**Problem details**
With the pictures removed, set down all of the entries below exactly.

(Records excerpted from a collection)
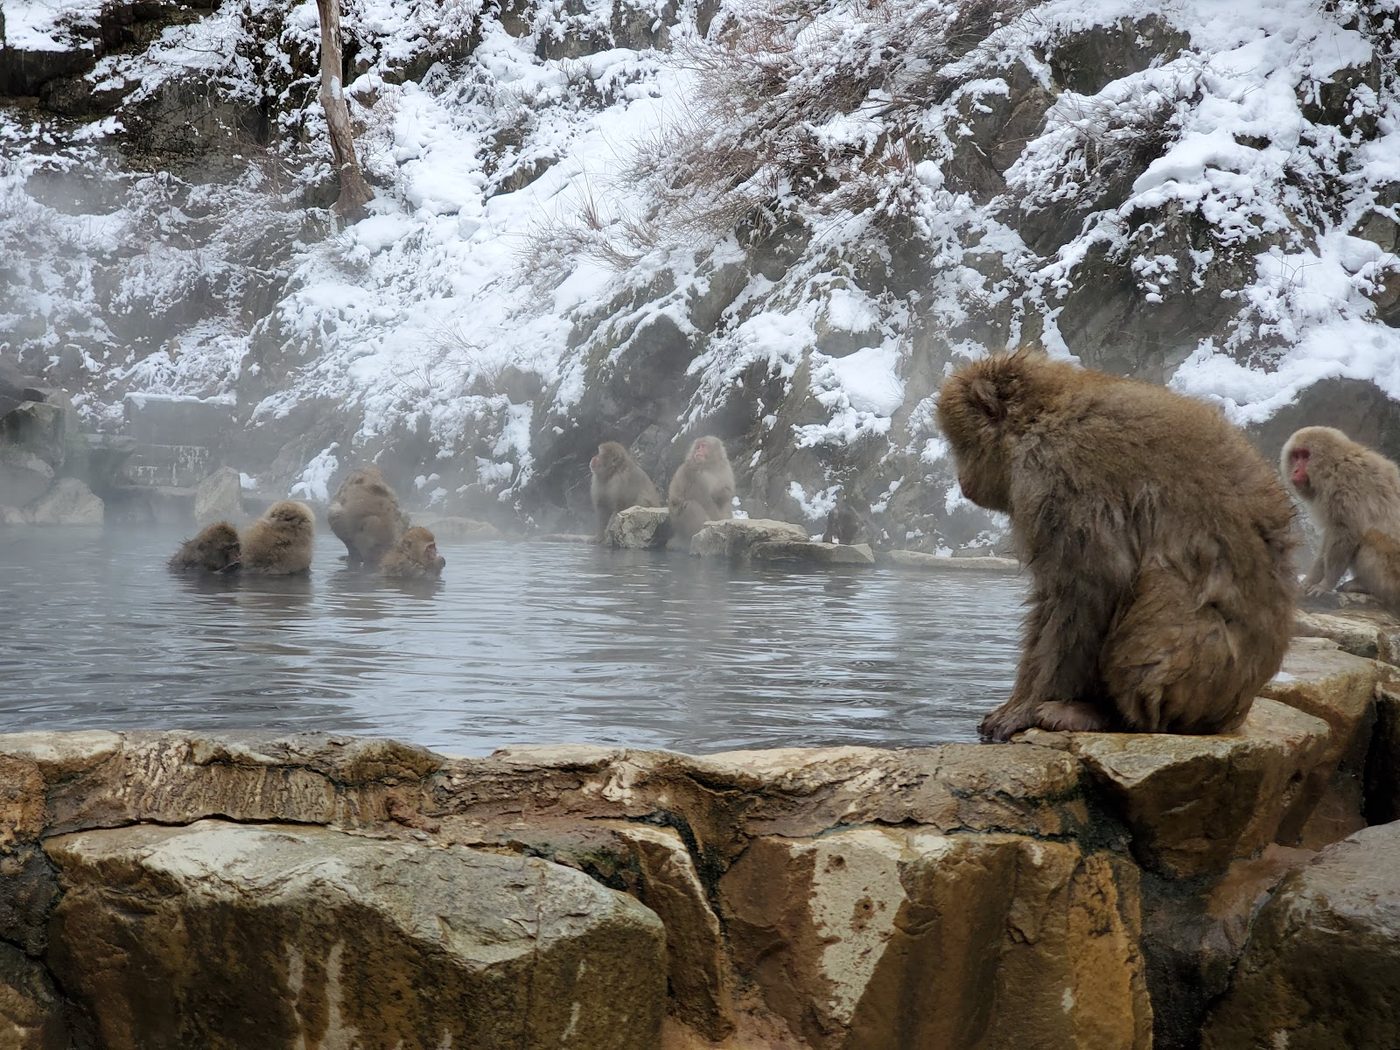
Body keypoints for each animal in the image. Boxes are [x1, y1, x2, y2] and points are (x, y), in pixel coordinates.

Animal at [937, 350, 1296, 742]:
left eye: (962, 446)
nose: (962, 482)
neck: (1042, 418)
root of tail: (1234, 711)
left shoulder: (1066, 478)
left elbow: (1089, 588)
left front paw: (1027, 709)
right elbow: (1051, 597)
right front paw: (1015, 703)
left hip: (1200, 676)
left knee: (1158, 596)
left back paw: (1103, 715)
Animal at [1281, 426, 1400, 610]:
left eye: (1305, 455)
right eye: (1296, 456)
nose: (1295, 470)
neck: (1334, 465)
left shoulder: (1345, 485)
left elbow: (1345, 532)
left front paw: (1325, 585)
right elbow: (1329, 537)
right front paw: (1310, 580)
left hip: (1392, 572)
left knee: (1369, 539)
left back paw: (1366, 586)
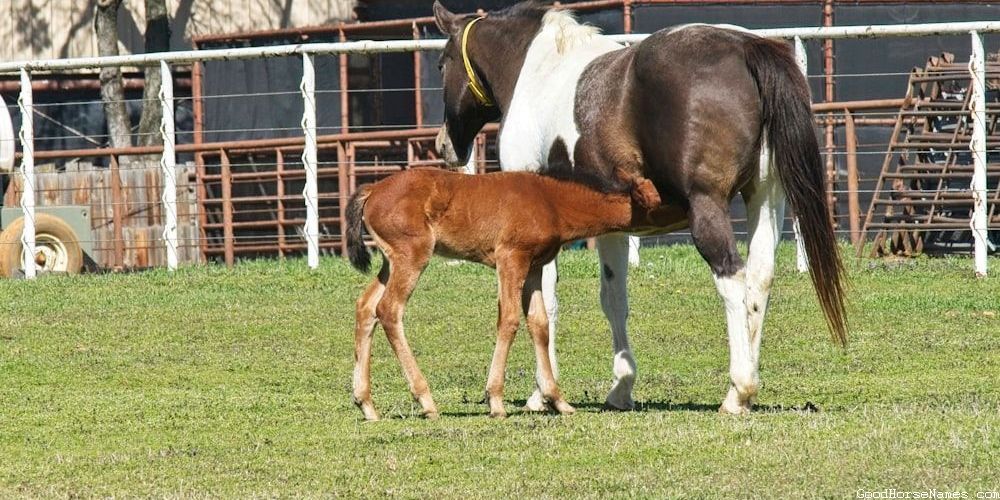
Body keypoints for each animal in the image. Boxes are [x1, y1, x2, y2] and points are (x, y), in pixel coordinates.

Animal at [345, 141, 679, 420]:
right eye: (664, 199)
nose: (687, 205)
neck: (550, 201)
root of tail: (372, 190)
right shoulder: (510, 259)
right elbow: (508, 319)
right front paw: (496, 401)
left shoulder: (533, 267)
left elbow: (539, 324)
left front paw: (557, 400)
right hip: (412, 256)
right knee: (388, 309)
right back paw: (426, 400)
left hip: (391, 262)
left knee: (365, 306)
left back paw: (366, 404)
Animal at [431, 0, 846, 415]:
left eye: (441, 62)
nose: (443, 145)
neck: (540, 70)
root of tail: (745, 47)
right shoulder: (611, 226)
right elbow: (614, 299)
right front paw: (621, 387)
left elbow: (544, 304)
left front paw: (542, 394)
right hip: (765, 198)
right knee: (760, 280)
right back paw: (744, 392)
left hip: (708, 208)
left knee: (732, 278)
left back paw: (738, 390)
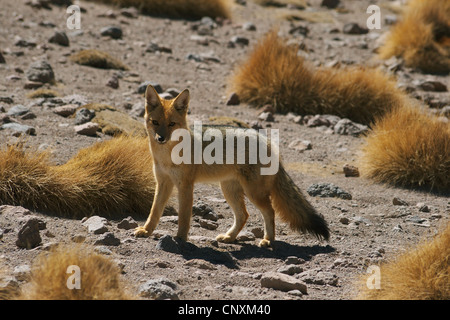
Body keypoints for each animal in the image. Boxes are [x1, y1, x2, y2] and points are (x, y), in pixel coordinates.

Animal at [134, 85, 330, 248]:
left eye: (172, 124)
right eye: (155, 122)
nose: (161, 138)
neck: (167, 156)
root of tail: (268, 142)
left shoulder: (185, 186)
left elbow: (183, 216)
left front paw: (181, 238)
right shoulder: (163, 182)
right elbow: (154, 210)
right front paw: (146, 230)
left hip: (253, 192)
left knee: (269, 211)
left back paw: (268, 239)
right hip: (229, 189)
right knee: (244, 215)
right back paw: (230, 237)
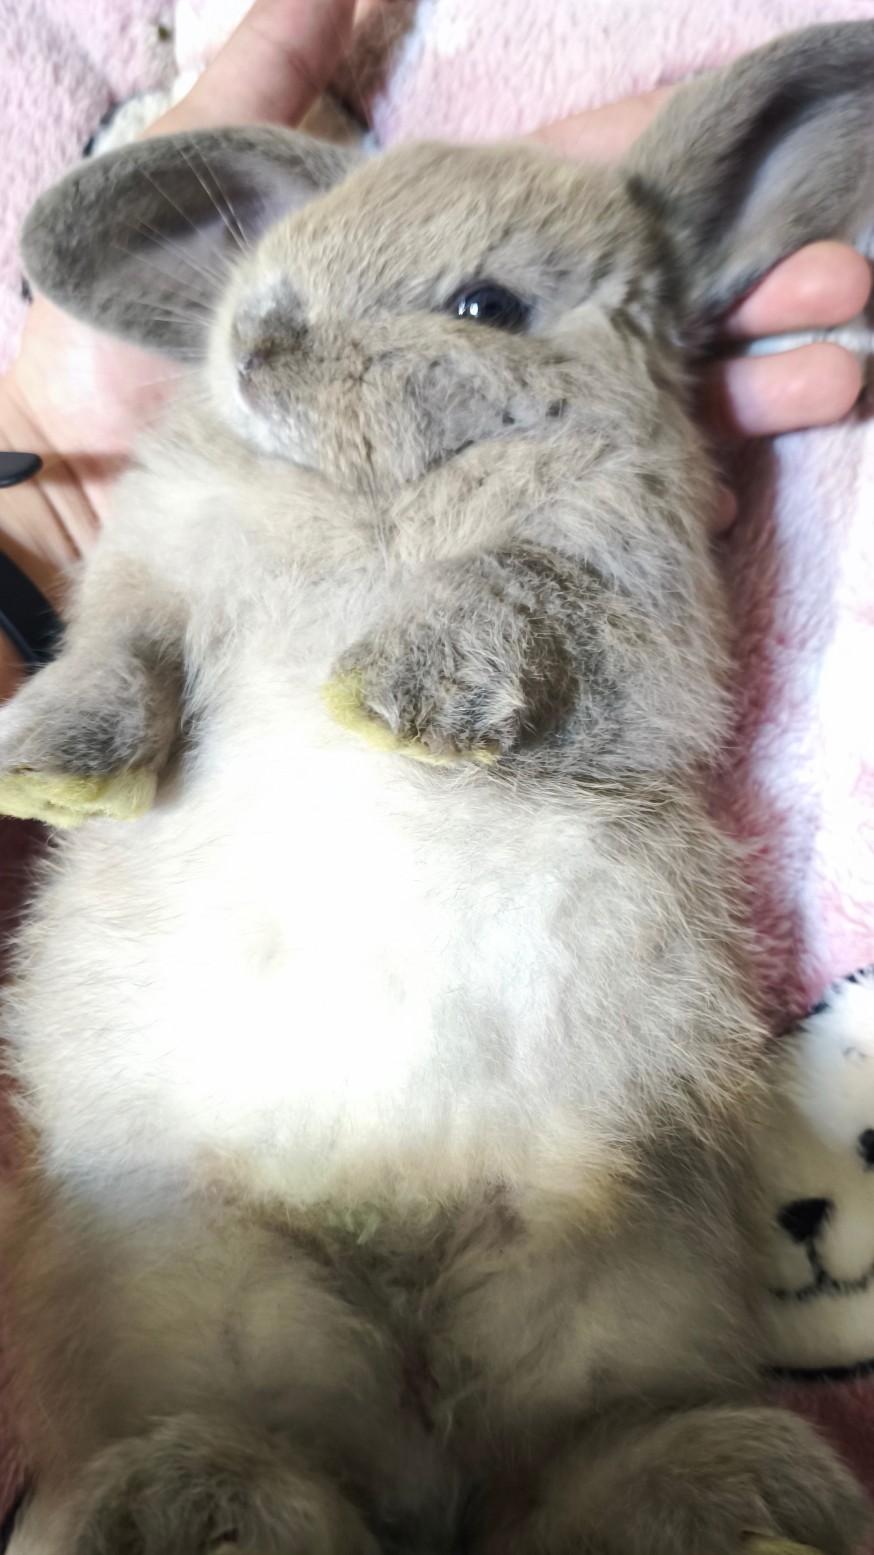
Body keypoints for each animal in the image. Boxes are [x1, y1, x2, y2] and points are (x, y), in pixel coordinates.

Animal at [1, 19, 874, 1555]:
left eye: (486, 302)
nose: (260, 334)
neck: (369, 494)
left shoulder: (623, 611)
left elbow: (507, 593)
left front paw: (385, 697)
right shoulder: (153, 588)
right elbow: (120, 658)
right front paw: (48, 772)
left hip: (600, 1294)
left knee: (557, 1476)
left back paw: (744, 1496)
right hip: (226, 1300)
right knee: (310, 1468)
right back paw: (181, 1504)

**Completed exercise**
Body keypoints for each animal in the image. Boxes are [x1, y1, x2, y2] and points are (x, y), in pixel coordinates.

Animal at [937, 350, 1296, 742]:
left eye: (962, 446)
nose: (962, 482)
neck: (1042, 418)
root of tail: (1234, 711)
left shoulder: (1066, 478)
left elbow: (1089, 588)
left front paw: (1027, 709)
right elbow: (1051, 597)
right front paw: (1015, 703)
left hip: (1200, 676)
left knee: (1158, 596)
left back paw: (1103, 715)
Animal at [1281, 426, 1400, 610]:
left eye: (1305, 455)
right eye: (1296, 456)
nose: (1295, 470)
neck: (1334, 465)
left shoulder: (1345, 485)
left elbow: (1345, 532)
left front paw: (1325, 585)
right elbow: (1329, 537)
right front paw: (1310, 580)
left hip: (1392, 572)
left knee: (1369, 539)
left back paw: (1366, 586)
Body keypoints for each animal in the image. Boxes are [x1, y1, x2, y2] and points are (x, y), in pixel coordinates.

Animal at [345, 141, 679, 420]:
right eye: (664, 199)
nose: (687, 205)
neck: (550, 201)
root of tail: (372, 190)
right shoulder: (510, 259)
right elbow: (508, 319)
right front paw: (496, 401)
left shoulder: (533, 267)
left elbow: (539, 324)
left front paw: (557, 400)
right hip: (412, 256)
right knee: (388, 309)
right back paw: (426, 400)
left hip: (391, 262)
left knee: (365, 306)
left back paw: (366, 404)
Animal at [431, 0, 846, 415]:
left eye: (441, 62)
nose: (443, 145)
neck: (540, 70)
root of tail: (745, 47)
right shoulder: (611, 226)
right elbow: (614, 299)
right front paw: (621, 387)
left elbow: (544, 304)
left front paw: (542, 394)
right hip: (765, 198)
right knee: (760, 280)
right back paw: (744, 392)
left hip: (708, 208)
left knee: (732, 278)
left back paw: (738, 390)
Body keypoints for each animal in the image. Boxes are [x1, y1, x2, y2] and points are (x, y), in pixel coordinates.

Animal at [134, 85, 330, 248]:
left eye: (172, 124)
right eye: (155, 122)
nose: (161, 138)
neck: (167, 156)
root of tail: (268, 142)
left shoulder: (185, 186)
left elbow: (183, 216)
left front paw: (181, 238)
right shoulder: (163, 182)
right elbow: (154, 210)
right front paw: (146, 230)
left hip: (253, 192)
left knee: (269, 211)
left back paw: (268, 239)
right hip: (229, 189)
right knee: (244, 215)
right back paw: (230, 237)
Body keypoints for each animal in the image. Boxes are [x1, y1, x2, y2] and points are (x, y), in pixel coordinates.

Animal at [1, 19, 874, 1555]:
left eye: (486, 302)
nose: (260, 334)
neck: (369, 494)
left shoulder: (623, 611)
left elbow: (507, 593)
left front paw: (385, 697)
right shoulder: (153, 588)
right elbow: (120, 658)
right front paw: (48, 772)
left hip: (600, 1294)
left knee: (557, 1476)
left back paw: (744, 1496)
right hip: (226, 1300)
right knee: (310, 1468)
right back paw: (181, 1504)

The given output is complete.